::: TASK INPUT

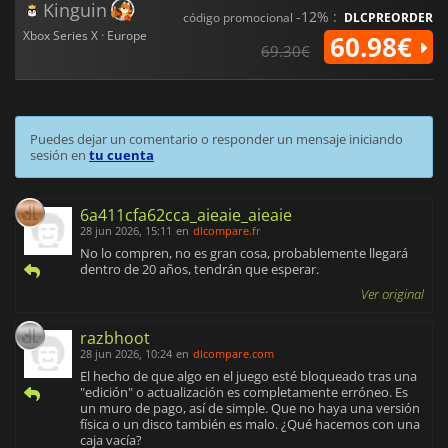
Kinguin
-12% :
código promocional
DLCPREORDER
Xbox Series X · Europe
60.98€
69.30€
Puedes dejar un comentario o responder un mensaje iniciando
sesión en
tu cuenta
6a411cfa62cca_aieaie_aieaie
28 jun 2026, 15:11
en
dlcompare.fr
No lo compren, no es gran cosa, probablemente llegará
dentro de 20 años, tendrán que esperar.
Ver original
razbhoot
28 jun 2026, 10:24
en
dlcompare.com
El hecho de que algo en el juego esté bloqueado tras una
"edición" o actualización es completamente erróneo. Es
un muro de pago, así de simple. Que no haya una versión
física o un disco también es malo. ¿Qué hacemos con una
caja vacía?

::::::

Rewrite the text of the material as a JSON list of strings, one per line, leaving out blank lines and the picture.

→ **EXPECTED ANSWER**
[
  "Kinguin",
  "-12% :",
  "código promocional",
  "DLCPREORDER",
  "Xbox Series X · Europe",
  "60.98€",
  "69.30€",
  "Puedes dejar un comentario o responder un mensaje iniciando",
  "sesión en",
  "tu cuenta",
  "6a411cfa62cca_aieaie_aieaie",
  "28 jun 2026, 15:11",
  "en",
  "dlcompare.fr",
  "No lo compren, no es gran cosa, probablemente llegará",
  "dentro de 20 años, tendrán que esperar.",
  "Ver original",
  "razbhoot",
  "28 jun 2026, 10:24",
  "en",
  "dlcompare.com",
  "El hecho de que algo en el juego esté bloqueado tras una",
  "\"edición\" o actualización es completamente erróneo. Es",
  "un muro de pago, así de simple. Que no haya una versión",
  "física o un disco también es malo. ¿Qué hacemos con una",
  "caja vacía?"
]